---------- Ausgewählter Textauszug

Denkwürdige Beweihräucherung angloamerikanischen Kriegsjournalismus



2007 sind weltweit 93 Journalisten bei der Ausübung ihres Berufs getötet worden - allein 42 von ihnen im Irak. Das sind Zahlen, die am 8. Mai das in Wien ansässige International Press Institute in seinem aktuellen Jahresbericht veröffentlichte. Seit dem angloamerikanischen Einmarsch in den Irak am 19. März 2003 und dem Sturz der Regierung Saddam Husseins sind dort bis zum vergangenen Frühjahr 127 Journalisten und 50 weitere Medienvertreter - doppelt so viele wie im Zweiten Weltkrieg und dreimal so viele wie im Vietnamkrieg - durch Gewalt ums Leben gekommen. Dies berichtete Amy Goodman, preisgekrönte Moderatorin der linken US-Radiosendung "Democracy Now!" in dem am 7. Mai auf der Website Truthdig.com erschienenen Artikel "The U.S. War on Journalists".

Die zunehmende Gefährlichkeit des Kriegsschauplatzes für Journalisten führen Goodman und viele andere Beobachter auf das Militär der USA und ihrer Verbündeten zurück, die bei ihren "humanitären" oder sonstwie begründeten Interventionen im Ausland freie Hand haben wollen, ohne eine allzulästige Kontrolle durch die Vertreter der "Vierten Gewalt" erdulden zu müssen. Im Zeitalter des "Informationskrieges" gilt die unabhängige Berichterstattung als Risikofaktor, der die Vermittlung positiver Lagebeurteilungen durch die eigenen Militärs und Politiker an das Volk negativ beeinflussen könnte. Man beachte den jüngsten Streit zwischen Bundesverteidigungsminister Franz Josef Jung und der deutschen Presse darüber, ob sich die Bundeswehrsoldaten in Afghanistan im "Krieg" befinden oder nicht und ob man sie als "Gefallene" bezeichnen dürfe oder nicht, wenn sie dort bei einem Überfall oder einem Bombenanschlag seitens irgendwelcher Aufständischer ums Leben kommen. Nicht umsonst hat vor kurzem der preisgekrönte Bagdad-Korrespondent und Nahostexperte Ulrich Tilgner seinen Vertrag mit dem ZDF auslaufen lassen, um künftig nur noch für das Schweizer Fernsehen zu arbeiten. Zur Begründung des Schritts führte Tilgner seine Verärgerung über den zunehmenden Zwang bei den deutschen Rundfunkanstalten, nur der Regierung in Berlin und dem großen Bruder in Washington genehme Botschaften aus der Kriegsregion zu verbreiten, an.

--------------------
---------- Zeilen zur Aufgabe

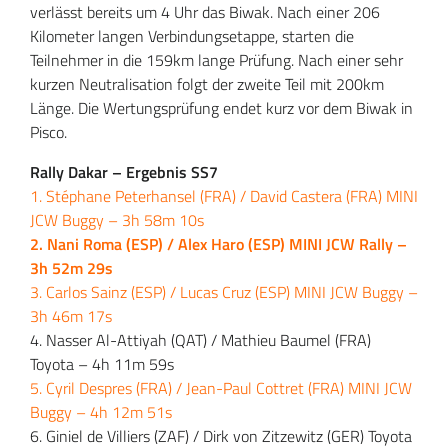
verlässt bereits um 4 Uhr das Biwak. Nach einer 206
Kilometer langen Verbindungsetappe, starten die
Teilnehmer in die 159km lange Prüfung. Nach einer sehr
kurzen Neutralisation folgt der zweite Teil mit 200km
Länge. Die Wertungsprüfung endet kurz vor dem Biwak in
Pisco.
Rally Dakar – Ergebnis SS7
1. Stéphane Peterhansel (FRA) / David Castera (FRA) MINI
JCW Buggy – 3h 58m 10s
2. Nani Roma (ESP) / Alex Haro (ESP) MINI JCW Rally –
3h 52m 29s
3. Carlos Sainz (ESP) / Lucas Cruz (ESP) MINI JCW Buggy –
3h 46m 17s
4. Nasser Al-Attiyah (QAT) / Mathieu Baumel (FRA)
Toyota – 4h 11m 59s
5. Cyril Despres (FRA) / Jean-Paul Cottret (FRA) MINI JCW
Buggy – 4h 12m 51s
6. Giniel de Villiers (ZAF) / Dirk von Zitzewitz (GER) Toyota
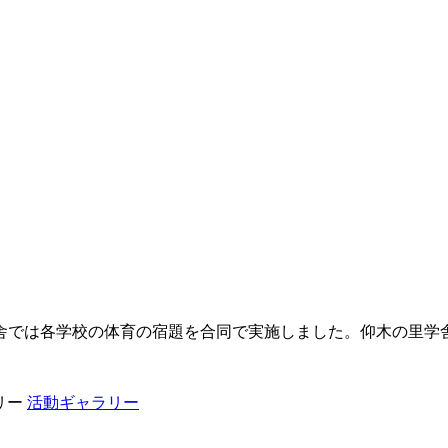
舎では各学校の体育の宿題を合同で実施しました。仰木の里学
リー
活動ギャラリー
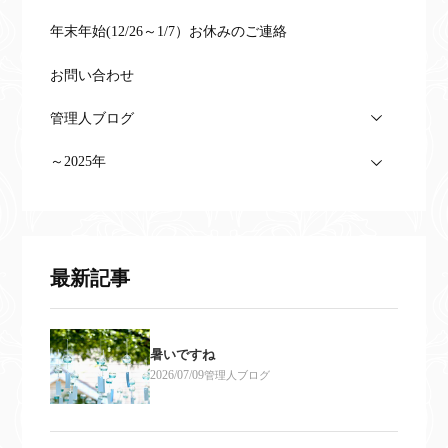
年末年始(12/26～1/7）お休みのご連絡
お問い合わせ
管理人ブログ
～2025年
最新記事
暑いですね
2026/07/09
管理人ブログ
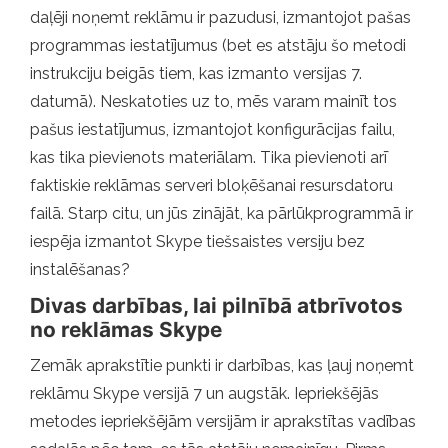
daļēji noņemt reklāmu ir pazudusi, izmantojot pašas
programmas iestatījumus (bet es atstāju šo metodi
instrukciju beigās tiem, kas izmanto versijas 7.
datumā). Neskatoties uz to, mēs varam mainīt tos
pašus iestatījumus, izmantojot konfigurācijas failu,
kas tika pievienots materiālam. Tika pievienoti arī
faktiskie reklāmas serveri bloķēšanai resursdatoru
failā. Starp citu, un jūs zinājāt, ka pārlūkprogrammā ir
iespēja izmantot Skype tiešsaistes versiju bez
instalēšanas?
Divas darbības, lai pilnībā atbrīvotos
no reklāmas Skype
Zemāk aprakstītie punkti ir darbības, kas ļauj noņemt
reklāmu Skype versijā 7 un augstāk. Iepriekšējās
metodes iepriekšējām versijām ir aprakstītas vadības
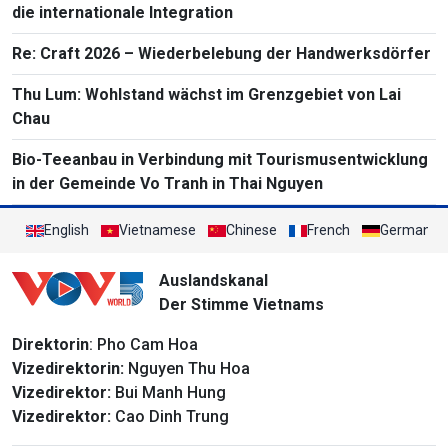
die internationale Integration
Re: Craft 2026 – Wiederbelebung der Handwerksdörfer
Thu Lum: Wohlstand wächst im Grenzgebiet von Lai
Chau
Bio-Teeanbau in Verbindung mit Tourismusentwicklung
in der Gemeinde Vo Tranh in Thai Nguyen
English
Vietnamese
Chinese
French
German
Auslandskanal
Der Stimme Vietnams
Direktorin
: Pho Cam Hoa
Vizedirektorin:
Nguyen Thu Hoa
Vizedirektor:
Bui Manh Hung
Vizedirektor:
Cao Dinh Trung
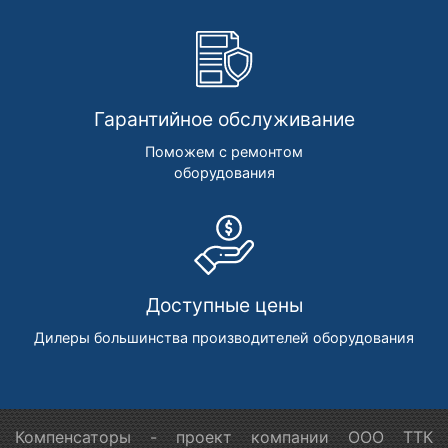
Гарантийное обслуживание
Поможем с ремонтом
оборудования
Доступные цены
Дилеры большинства производителей оборудования
Компенсаторы - проект компании ООО ТТК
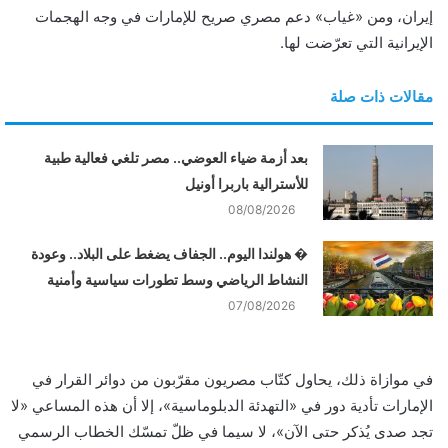
إيران، ومن «غياب» دعم مصري صريح للإمارات في وجه الهجمات
الإيرانية التي تعرّضت لها.
مقالات ذات صلة
بعد أزمة ضياء العوضي.. مصر تلغي فعالية طبية
للأسترالية باربرا أونيل
08/08/2026
� هولندا اليوم.. الجفاف يضغط على البلاد.. وعودة
النشاط الرياضي وسط تطورات سياسية وأمنية
07/08/2026
في موازاة ذلك، يحاول كتّاب مصريون مقرّبون من دوائر القرار في
الإمارات تأدية دور في «التهدئة الدبلوماسية»، إلا أن هذه المساعي «لا
تجد صدى يُذكر حتى الآن»، لا سيما في ظلّ تمسّك الخطاب الرسمي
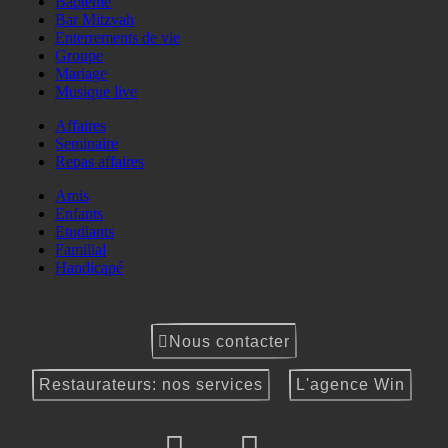
Baptême
Bar Mitzvah
Enterrements de vie
Groupe
Mariage
Musique live
Affaires
Seminaire
Repas affaires
Amis
Enfants
Etudiants
Familial
Handicapé
Nous contacter
Restaurateurs: nos services
L'agence Win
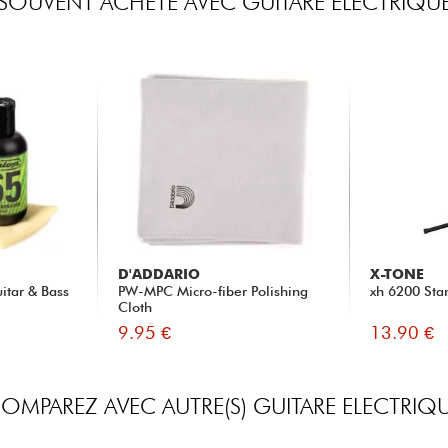
SOUVENT ACHETÉ AVEC GUITARE ELECTRIQU
D'ADDARIO
X-TONE
itar & Bass
PW-MPC Micro-fiber Polishing
xh 6200 Sta
Cloth
9.95 €
13.90 €
OMPAREZ AVEC AUTRE(S) GUITARE ELECTRIQ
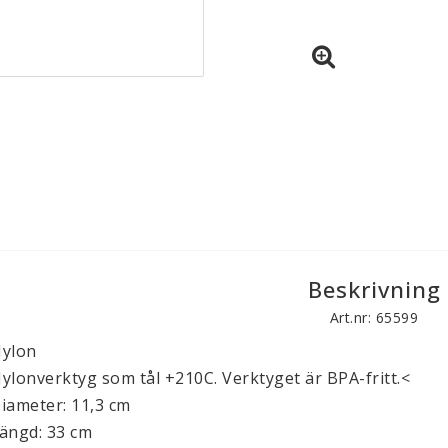
Beskrivning
Art.nr: 65599
ylon
ylonverktyg som tål +210C. Verktyget är BPA-fritt.<
iameter: 11,3 cm
ängd: 33 cm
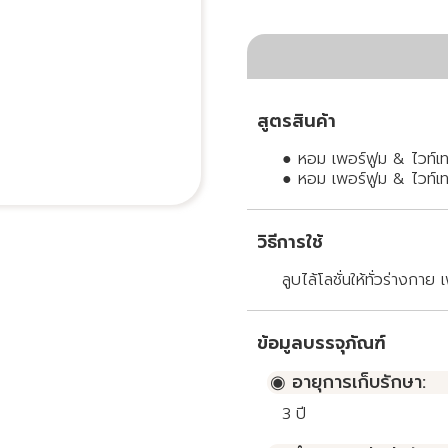
สูตรสินค้า
● หอม เพอร์ฟูม & ไวท์เทน
● หอม เพอร์ฟูม & ไวท์เทนน
วิธีการใช้
ลูบไล้โลชั่นให้ทั่วร่างกาย 
ข้อมูลบรรจุภัณฑ์
◉ อายุการเก็บรักษา:
3
ปี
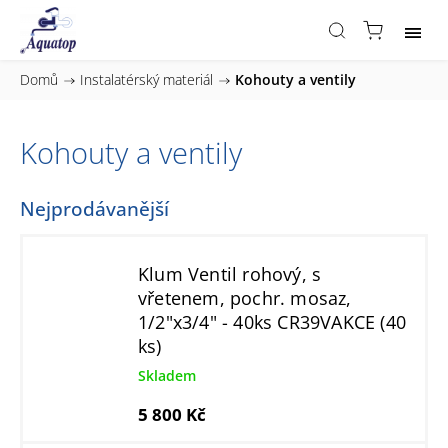
Domů
/
Instalatérský materiál
/
Kohouty a ventily
Kohouty a ventily
Nejprodávanější
Klum Ventil rohový, s
vřetenem, pochr. mosaz,
1/2"x3/4" - 40ks CR39VAKCE (40
ks)
Skladem
5 800 Kč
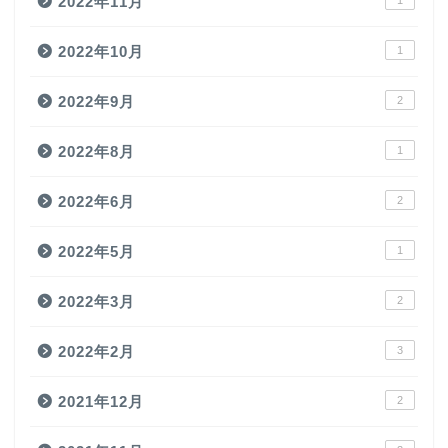
2022年11月
1
2022年10月
1
2022年9月
2
2022年8月
1
2022年6月
2
2022年5月
1
2022年3月
2
2022年2月
3
2021年12月
2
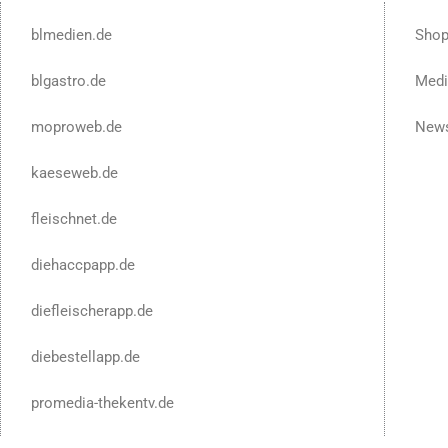
blmedien.de
Sho
blgastro.de
Medi
moproweb.de
News
kaeseweb.de
fleischnet.de
diehaccpapp.de
diefleischerapp.de
diebestellapp.de
promedia-thekentv.de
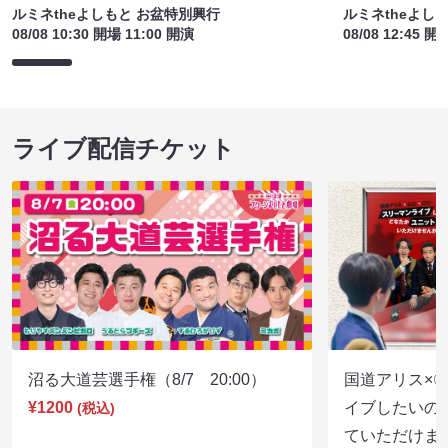
ルミネtheよしもと お盆特別興行
ルミネtheよし
08/08 10:30 開場 11:00 開演
08/08 12:45 開
ライブ配信チケット
沼る大道芸選手権（8/7 20:00）
国道アリス×
¥1200
イブしたいの
(税込)
ていただけま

--------------------

Zu lösende Aufgaben:
**1)** Schreiben Sie aus den Zeilen den Abschnitt vom Anfang bis einschließlich der Zeile, die „metodes iepriekšējām versijām“ enthält, genau ab. Lassen Sie die Bilder in Ihrer Antwort weg.
**2)** Führen Sie den Textauszug über die Gefährdung von Kriegsjournalisten im Irak nach seinem letzten Satz weiter.

Antworten je Aufgabe:
**1)**
verlässt bereits um 4 Uhr das Biwak. Nach einer 206
Kilometer langen Verbindungsetappe, starten die
Teilnehmer in die 159km lange Prüfung. Nach einer sehr
kurzen Neutralisation folgt der zweite Teil mit 200km
Länge. Die Wertungsprüfung endet kurz vor dem Biwak in
Pisco.
Rally Dakar – Ergebnis SS7
1. Stéphane Peterhansel (FRA) / David Castera (FRA) MINI
JCW Buggy – 3h 58m 10s
2. Nani Roma (ESP) / Alex Haro (ESP) MINI JCW Rally –
3h 52m 29s
3. Carlos Sainz (ESP) / Lucas Cruz (ESP) MINI JCW Buggy –
3h 46m 17s
4. Nasser Al-Attiyah (QAT) / Mathieu Baumel (FRA)
Toyota – 4h 11m 59s
5. Cyril Despres (FRA) / Jean-Paul Cottret (FRA) MINI JCW
Buggy – 4h 12m 51s
6. Giniel de Villiers (ZAF) / Dirk von Zitzewitz (GER) Toyota
舎では各学校の体育の宿題を合同で実施しました。仰木の里学
リー
活動ギャラリー
年末年始(12/26～1/7）お休みのご連絡
お問い合わせ
管理人ブログ
～2025年
最新記事
暑いですね
2026/07/09
管理人ブログ
daļēji noņemt reklāmu ir pazudusi, izmantojot pašas
programmas iestatījumus (bet es atstāju šo metodi
instrukciju beigās tiem, kas izmanto versijas 7.
datumā). Neskatoties uz to, mēs varam mainīt tos
pašus iestatījumus, izmantojot konfigurācijas failu,
kas tika pievienots materiālam. Tika pievienoti arī
faktiskie reklāmas serveri bloķēšanai resursdatoru
failā. Starp citu, un jūs zinājāt, ka pārlūkprogrammā ir
iespēja izmantot Skype tiešsaistes versiju bez
instalēšanas?
Divas darbības, lai pilnībā atbrīvotos
no reklāmas Skype
Zemāk aprakstītie punkti ir darbības, kas ļauj noņemt
reklāmu Skype versijā 7 un augstāk. Iepriekšējās
metodes iepriekšējām versijām ir aprakstītas vadības

**2)**
Vor dem Hintergrund solcher Spannungen, die mit der allmählichen Rückkehr Deutschlands zu seiner traditionellen Rolle als führende europäische Ordnungmacht mit besonderer Verantwortung für "Frieden" und "Stabilität" in der Welt infolge der Aufhebung der militärischen Zwangspause Berlins nach dem Ende des verlorenen Zweiten Weltkrieges zunehmen dürften, lohnt es sich, die spannende, vierteilige Dokumentation "Reporter im Krieg" anzuschauen, die Phoenix in einer synchronisierten Version an den Sonntagen 16., 23. und 30. November sowie 7. Dezember ausstrahlt. Bereits 2004 wurde "Reporters in War", eine Produktion des Discovery Channel in der Regie des in London lebenden Südafrikaners Jon Blair, in den USA und Großbritannien ausgestrahlt und erhielt 2005 den begehrten Emmy als beste Dokumentation des vorangegangenen Jahres.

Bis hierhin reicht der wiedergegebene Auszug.